What are these two: ##L_{i}## & ##L_{f}##?

[Benjamin_harsh]

Homework Statement

A 1 kg mass of clay, moving with a velocity of 10 m/s, strickes a stationary wheel and sticks to it. The solid wheel has a mass of 20 kg and a radius of 1m. Assuming that the wheel is set into pure rolling motion, the angular velocity of the wheel immediately after the impact is approximately.

Relevant Equations

$L_{i} = mvr = 1*10*1 = 10$,
$L_{f} = mv_{cm}r + Iω$

A 1 kg mass of clay, moving with a velocity of 10 m/s, strickes a stationary wheel and sticks to it. The solid wheel has a mass of 20 kg and a radius of 1m. Assuming that the wheel is set into pure rolling motion, the angular velocity of the wheel immediately after the impact is approximately.

Sol:

$L_{i} = mvr = 1*10*1 = 10$
$L_{f} = mv_{cm}r + Iω$
$= 20*rω*r + (mr^2 ω)/2 = 20ω + 10ω$
$L_{f} =30 ω$
$L_{i} = Lf$
$10 = 30 ω$
$ω = \large\frac {1}{3} \;\normalsize rad/sec$

What are these two: $L_{i}$ & $L_{f}$?

 

[Orodruin]

Initial and final angular momentum?

 

[Baddum12]

Generally, subscripts "i" and "f" refer to "initial" and "final" values of a particular quantity. In addition, the capital "L" usually refers to angular momentum.

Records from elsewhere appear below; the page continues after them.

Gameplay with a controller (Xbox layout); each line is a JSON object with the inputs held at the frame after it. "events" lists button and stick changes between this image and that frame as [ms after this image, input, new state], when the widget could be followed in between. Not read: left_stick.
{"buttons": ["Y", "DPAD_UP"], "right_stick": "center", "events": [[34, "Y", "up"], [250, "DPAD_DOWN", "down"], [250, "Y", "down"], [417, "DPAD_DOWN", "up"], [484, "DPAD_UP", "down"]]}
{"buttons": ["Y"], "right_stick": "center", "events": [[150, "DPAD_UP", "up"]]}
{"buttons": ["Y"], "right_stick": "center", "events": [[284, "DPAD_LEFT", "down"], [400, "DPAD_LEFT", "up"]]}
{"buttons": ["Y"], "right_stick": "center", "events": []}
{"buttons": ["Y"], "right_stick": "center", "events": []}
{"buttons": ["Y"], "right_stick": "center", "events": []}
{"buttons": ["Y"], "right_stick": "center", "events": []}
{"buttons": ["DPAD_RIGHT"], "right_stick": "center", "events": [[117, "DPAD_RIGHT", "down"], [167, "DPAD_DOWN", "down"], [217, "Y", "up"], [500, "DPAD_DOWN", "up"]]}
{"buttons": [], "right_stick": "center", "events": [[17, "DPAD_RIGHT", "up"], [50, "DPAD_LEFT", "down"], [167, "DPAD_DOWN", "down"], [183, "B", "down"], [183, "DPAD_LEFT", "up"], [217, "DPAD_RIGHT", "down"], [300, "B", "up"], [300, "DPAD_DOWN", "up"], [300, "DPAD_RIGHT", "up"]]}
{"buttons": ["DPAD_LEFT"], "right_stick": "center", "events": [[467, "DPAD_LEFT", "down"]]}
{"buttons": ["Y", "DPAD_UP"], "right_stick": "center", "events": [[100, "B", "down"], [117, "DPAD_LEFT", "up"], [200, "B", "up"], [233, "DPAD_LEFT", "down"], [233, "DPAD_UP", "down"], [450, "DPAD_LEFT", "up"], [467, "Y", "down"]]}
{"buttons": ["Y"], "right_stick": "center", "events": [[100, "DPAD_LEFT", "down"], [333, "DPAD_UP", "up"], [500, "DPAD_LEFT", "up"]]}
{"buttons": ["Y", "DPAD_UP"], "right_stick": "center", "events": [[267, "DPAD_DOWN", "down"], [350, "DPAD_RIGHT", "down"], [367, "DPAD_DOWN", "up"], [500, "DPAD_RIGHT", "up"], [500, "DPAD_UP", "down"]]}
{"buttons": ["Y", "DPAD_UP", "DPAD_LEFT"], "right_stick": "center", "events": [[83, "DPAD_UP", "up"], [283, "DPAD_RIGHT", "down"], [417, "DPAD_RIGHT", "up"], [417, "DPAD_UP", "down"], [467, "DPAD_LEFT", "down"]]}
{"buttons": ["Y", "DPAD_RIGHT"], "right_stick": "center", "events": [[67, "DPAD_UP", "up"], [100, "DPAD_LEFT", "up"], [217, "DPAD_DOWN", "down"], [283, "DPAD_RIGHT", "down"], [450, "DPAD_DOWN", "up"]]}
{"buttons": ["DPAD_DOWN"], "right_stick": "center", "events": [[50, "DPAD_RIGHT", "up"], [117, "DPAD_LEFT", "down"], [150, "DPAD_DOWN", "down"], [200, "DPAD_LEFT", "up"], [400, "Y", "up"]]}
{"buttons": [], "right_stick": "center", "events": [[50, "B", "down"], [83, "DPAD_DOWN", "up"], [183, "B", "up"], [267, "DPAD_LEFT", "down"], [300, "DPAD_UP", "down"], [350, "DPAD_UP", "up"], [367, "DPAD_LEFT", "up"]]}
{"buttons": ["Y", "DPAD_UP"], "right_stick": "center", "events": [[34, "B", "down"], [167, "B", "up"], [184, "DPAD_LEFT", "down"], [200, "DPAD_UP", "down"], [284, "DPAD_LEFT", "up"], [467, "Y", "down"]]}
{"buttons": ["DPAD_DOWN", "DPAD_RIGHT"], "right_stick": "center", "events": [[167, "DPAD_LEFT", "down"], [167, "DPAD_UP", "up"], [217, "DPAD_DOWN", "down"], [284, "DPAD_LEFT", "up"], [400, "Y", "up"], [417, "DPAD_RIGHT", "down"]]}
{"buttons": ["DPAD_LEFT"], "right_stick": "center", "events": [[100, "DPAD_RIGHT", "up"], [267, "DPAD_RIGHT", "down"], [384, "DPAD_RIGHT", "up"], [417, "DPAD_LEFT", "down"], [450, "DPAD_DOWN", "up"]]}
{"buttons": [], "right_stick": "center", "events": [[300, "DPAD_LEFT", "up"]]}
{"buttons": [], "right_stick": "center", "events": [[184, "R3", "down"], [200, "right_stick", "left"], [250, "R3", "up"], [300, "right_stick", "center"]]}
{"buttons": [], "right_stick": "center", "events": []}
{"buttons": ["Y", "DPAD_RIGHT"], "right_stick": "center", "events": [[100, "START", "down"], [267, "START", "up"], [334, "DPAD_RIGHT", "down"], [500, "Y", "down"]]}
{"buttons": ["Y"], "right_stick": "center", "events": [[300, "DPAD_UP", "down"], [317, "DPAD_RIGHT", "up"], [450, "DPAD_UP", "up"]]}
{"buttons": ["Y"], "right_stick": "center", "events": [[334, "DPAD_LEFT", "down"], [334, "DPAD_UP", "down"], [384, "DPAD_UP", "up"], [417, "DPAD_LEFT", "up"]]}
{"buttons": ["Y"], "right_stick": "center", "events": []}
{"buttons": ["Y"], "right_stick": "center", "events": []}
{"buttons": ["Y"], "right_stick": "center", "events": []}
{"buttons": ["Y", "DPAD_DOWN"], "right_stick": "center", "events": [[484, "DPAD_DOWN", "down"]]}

Combine these pieces of information and you should have a good idea on what these variables refer to. In fact, you can use the given equations for L to confirm that it is indeed angular momentum.

 

[Benjamin_harsh]

final angular momentum?

Why we have to add $Iω$ to final angular momentum; $L_{f}$?

What does $v_{cm}$ mean?

 

[Orodruin]

Why we have to add $Iω$ to final angular momentum; $L_{f}$?

The angular momenta are with respect to the contact point of the wheel with the ground (if it would not be, angular momentum would not be conserved because there are forces acting there such as friction). Knowing that, it is just an application of the parallel axis theorem.

What does $v_{cm}$ mean?

It is kind of standard notation for the center of mass velocity.

Edit: Note that the solution is wrong. It is not taking into account that the mass of the clay after impact. As the mass is 1/20 of the wheel's mass, the error introduced by this should be expected to be in the range 2-15% or so.

 

[Benjamin_harsh]

Assuming that the wheel is set into pure rolling motion does it mean clay used to roll the wheel here or wheel is already in rolling motion before clay strikes it?

 

[Orodruin]

The problem formulation states that the wheel is stationary before being hit by the clay.

 

[Benjamin_harsh]

In this two steps: $L_{f} = mv_{cm}r + Iω$

$= 20*rω*r + \large \frac{mr^2 ω}{2}\normalsize = 20ω + 10ω$

How $I = \large\frac{mr^{2}}{2}$ ?

 

[Orodruin]

That is one of the standard results for moments of inertia. In this case the moment of inertia of a solid disk relative to its center. If you do not know how to compute or look up moments of inertia, you should probably study this in a textbook.

 

[Benjamin_harsh]

Is center of mass velocity; $V_{cm}$ of any circle is $rω$ ?

 

[Orodruin]

For a rolling circle, yes.

To be perfectly honest, it seems to me that you do not control the basics needed to attempt this problem and understand it. In all well-meaning, I would suggest that you go back to the basics regarding rolling motion, kinematics, and conservation of angular and linear momentum before going further here.

 

[Benjamin_harsh]

Why we have to consider center of mass velocity of a rolling circle to calculate its angular momentum?

 

[Orodruin]

See previous answer. I suggest that you go back to remind yourself about the basics of angular momentum before attempting to understand this problem further.

 

[Benjamin_harsh]

Just to be clear, it's rotating in the Z-axis (into the page), but moving (due to rolling) in the x-axis. I am confused..

 

[haruspex]

Why we have to consider center of mass velocity of a rolling circle to calculate its angular momentum?

It is very important to understand that torque, moment of inertia and angular momentum are each relative to an axis. For the angular momentum about the mass centre the linear velocity doesn’t matter, but here the solver has chosen an axis at ground level.
If a particle mass m at position $\vec r$ relative to the axis is moving with velocity $\vec v$ then its angular momentum about the axis is $m\vec r\times\vec v$. In the question above, the clay starts with angular momentum mvr about an axis on the ground.
There is a good reason for choosing the axis at ground level. When the clay hits the wheel we are told that the wheel immediately commences rolling motion. That implies there is a strong frictional force at the ground to prevent slipping. (A toothed wheel on a toothed rack would be a good model.) By choosing the axis at ground level, this force exerts no torque, so angular momentum about it is conserved.